The Regional Transit Authority (RTA) of Southeast Michigan unveiled a long-awaited cross-county transit plan yesterday at Lawrence Technological University in Southfield, according to the Detroit Free Press.
Voters in the four-county RTA region, which includes Macomb, Oakland, Washtenaw and Wayne, are expected to vote in November on a 1.2-mill, 20-year property tax millage to fund new bus rapid transit lines, express service to Detroit Metro Airport and commuter rail and improvements to local bus, paratransit and other mobility options.
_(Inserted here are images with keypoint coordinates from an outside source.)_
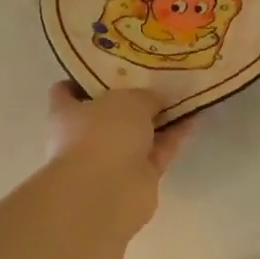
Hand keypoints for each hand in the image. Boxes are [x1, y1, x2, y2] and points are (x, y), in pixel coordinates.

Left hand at [44, 82, 191, 227]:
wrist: (109, 191)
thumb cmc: (103, 134)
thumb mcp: (127, 100)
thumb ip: (145, 96)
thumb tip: (157, 99)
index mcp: (66, 114)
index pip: (66, 92)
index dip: (84, 79)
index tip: (109, 66)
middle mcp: (86, 137)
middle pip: (109, 114)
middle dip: (132, 99)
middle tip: (157, 78)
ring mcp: (112, 160)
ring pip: (138, 135)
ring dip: (159, 119)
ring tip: (183, 95)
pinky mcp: (137, 179)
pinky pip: (157, 152)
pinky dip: (173, 138)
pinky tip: (193, 119)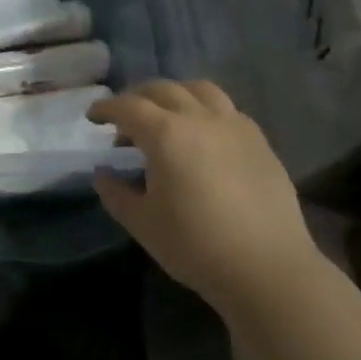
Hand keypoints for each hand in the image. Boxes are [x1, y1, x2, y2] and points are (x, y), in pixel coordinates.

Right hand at [90, 81, 315, 314]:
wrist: (267, 268)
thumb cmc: (195, 246)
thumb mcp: (142, 223)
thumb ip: (116, 193)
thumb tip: (104, 173)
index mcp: (166, 134)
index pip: (128, 107)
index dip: (106, 108)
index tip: (93, 117)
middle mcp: (200, 118)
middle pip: (163, 90)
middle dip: (137, 98)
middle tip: (125, 119)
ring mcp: (235, 126)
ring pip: (200, 90)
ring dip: (175, 95)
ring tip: (167, 116)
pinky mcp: (260, 141)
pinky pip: (227, 110)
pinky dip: (206, 110)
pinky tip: (204, 136)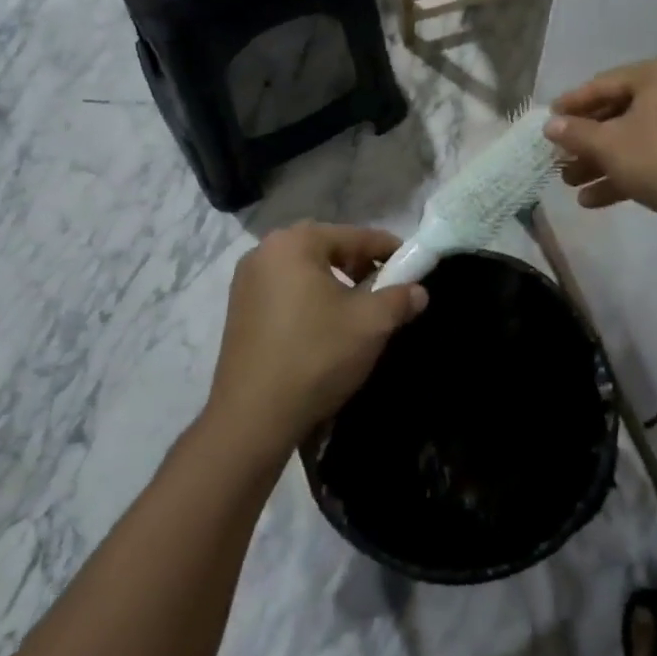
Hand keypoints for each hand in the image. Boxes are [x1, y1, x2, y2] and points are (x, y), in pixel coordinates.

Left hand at [207, 224, 428, 460]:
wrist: (252, 420)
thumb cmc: (315, 357)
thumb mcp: (371, 324)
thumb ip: (400, 298)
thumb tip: (418, 291)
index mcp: (294, 243)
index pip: (355, 236)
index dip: (390, 250)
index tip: (415, 266)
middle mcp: (264, 251)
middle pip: (328, 249)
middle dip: (361, 265)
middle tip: (387, 289)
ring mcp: (245, 282)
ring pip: (306, 271)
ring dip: (336, 284)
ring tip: (359, 310)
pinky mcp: (238, 311)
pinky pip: (286, 291)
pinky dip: (311, 299)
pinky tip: (326, 326)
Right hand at [545, 56, 656, 241]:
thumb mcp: (608, 144)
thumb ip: (575, 132)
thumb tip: (549, 125)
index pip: (605, 83)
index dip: (573, 103)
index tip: (548, 120)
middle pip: (620, 113)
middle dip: (587, 141)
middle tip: (559, 156)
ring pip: (636, 139)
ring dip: (601, 161)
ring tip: (570, 183)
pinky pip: (654, 156)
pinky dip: (626, 173)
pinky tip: (593, 200)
Before the $4.6 billion plan can go to voters, the RTA board needs to formally approve it, most likely at the board’s July 21 meeting.
The plan is an aggressive response to the more than two dozen failed attempts to create a vibrant regional public transportation system in a long underserved area, which invests a fraction of what other regions do.
The RTA’s master plan is designed to address many of the significant gaps in the Detroit area’s regional transportation network. The plan calls for bus rapid transit along Woodward, Gratiot and Michigan avenues, and a commuter rail between Ann Arbor and the Amtrak station in Detroit’s New Center.
Under the plan, 11 cross-county connector routes along major thoroughfares would build on existing SMART and Detroit Department of Transportation (DDOT) networks, but provide buses in some cases every 15 minutes and eliminate the hassle of transfers between DDOT and SMART.
Four commuter express routes—Ann Arbor-Plymouth-Livonia, Canton Express, I-75 and M-59—would provide weekday express rush hour service to and from job centers.
If passed, the millage would start in 2017. It’s expected to raise about $150 million per year and cost the owner of a home assessed at $78,856—the average in southeast Michigan, according to the RTA—about $95 per year. For homes with an assessed value of $100,000 ($200,000 market value), the cost would be about $120 per year.